A las diez y cuarto de la noche, reclamados por el grito: "¡Que salgan los toreros", se repetía un rito casi olvidado y los jugadores del Cáceres CB volvían a saludar alargando así el mágico adelanto de la noche de Reyes. Hansen hacía reverencias, Thompson disfrutaba como si hubiera nacido en Camino Llano y culminaba de la mejor manera una victoria cargada de símbolos y resortes psicológicos.

El partido había empezado prometiendo: los equipos jugaban un baloncesto intenso y la fiesta era manejada por los colegiados más listos que se han visto en el Multiusos. Liderado por el sabio Betancor, el trío arbitral pitaba con autoridad aplastante y picardía endiablada, compensando las equivocaciones con sutileza y permitiendo gestos toreros hacia la grada. "Miguelo, eres un chulo", gritaba un caballero y Betancor hacía un leve sí sonriente.

En la noche triste del Estudiantes, la afición sufrió, pero se divirtió y muchos no socios repitieron: se notaba en las colas abigarradas de las taquillas y se medía en las gradas más colmadas que otras veces. En las letrinas, durante el descanso, se miccionaba nerviosamente más que nunca y, por primera vez en esta temporada, había incluso que hacer cola ante las tacillas.

También en los corrillos de los bares se palpaba una ansiedad desusada.
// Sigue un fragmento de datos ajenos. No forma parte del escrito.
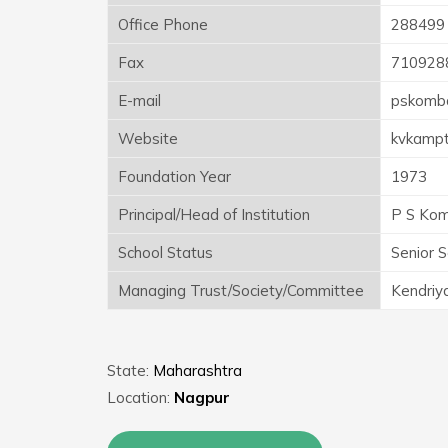
Office Phone
288499
Fax
710928
E-mail
pskomb
Website
kvkampt
Foundation Year
1973
Principal/Head of Institution
P S Ko
School Status
Senior 
Managing Trust/Society/Committee
Kendriy
State:
Maharashtra
Location:
Nagpur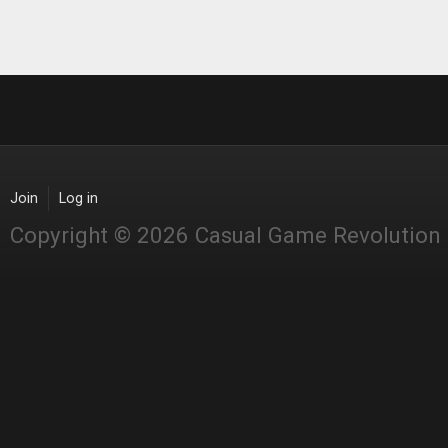
Join
Log in
Copyright © 2026 Casual Game Revolution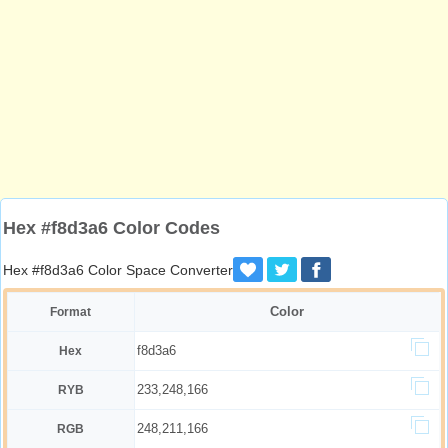
Hex #f8d3a6 Color Codes
Hex #f8d3a6 Color Space Converter
Color
Format
f8d3a6
Hex
233,248,166
RYB
248,211,166
RGB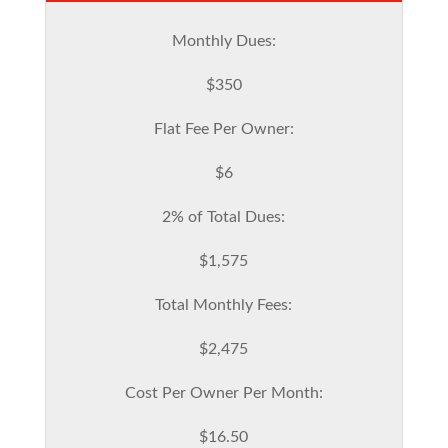
Monthly Dues:
$350
Flat Fee Per Owner:
$6
2% of Total Dues:
$1,575
Total Monthly Fees:
$2,475
Cost Per Owner Per Month:
$16.50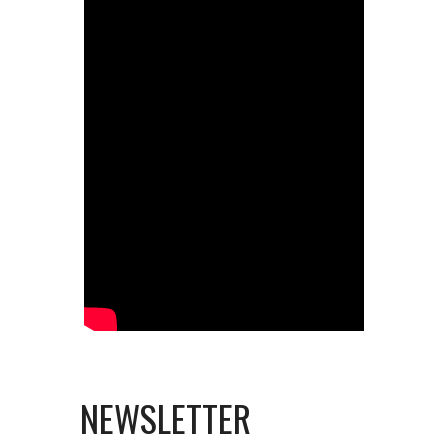
NEWSLETTER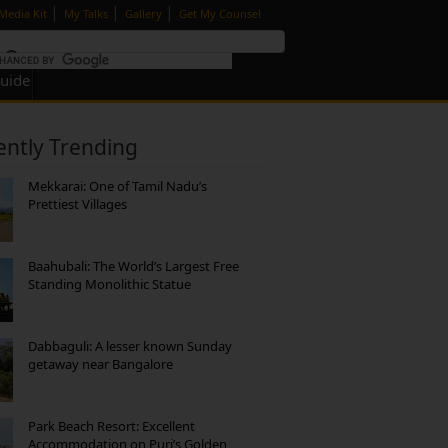
|
|
|
Media Kit
My Talks
Gallery
Get My Counsel
Guide
ently Trending
Mekkarai: One of Tamil Nadu’s
Prettiest Villages
Baahubali: The World’s Largest Free
Standing Monolithic Statue
Dabbaguli: A lesser known Sunday
getaway near Bangalore
Park Beach Resort: Excellent
Accommodation on Puri’s Golden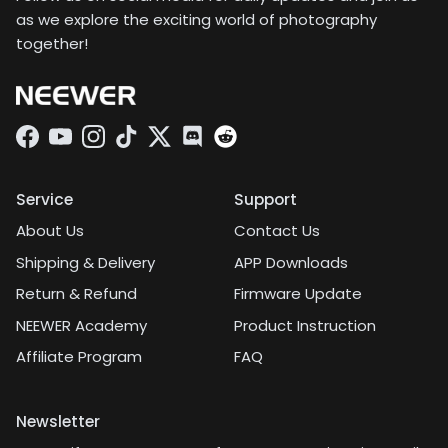
as we explore the exciting world of photography
together!
Facebook
YouTube
Instagram
TikTok
Twitter
Discord
Service
Support
About Us
Contact Us
Shipping & Delivery
APP Downloads
Return & Refund
Firmware Update
NEEWER Academy
Product Instruction
Affiliate Program
FAQ
Newsletter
Estaba claro: había una necesidad vital, casi agónica, de ganar, como si el partido fuera el último tren hacia la felicidad.

Y se ganó dejando la voz en la grada y la piel en el campo. O sea, como siempre ganó el Cáceres. A la salida, los semblantes volvían a resplandecer con el mismo brillo de epopeya de aquel histórico 19 de septiembre de 1992, cuando también se venció a la Penya . Hay derrotas que ennoblecen, pero sólo las victorias míticas hacen afición.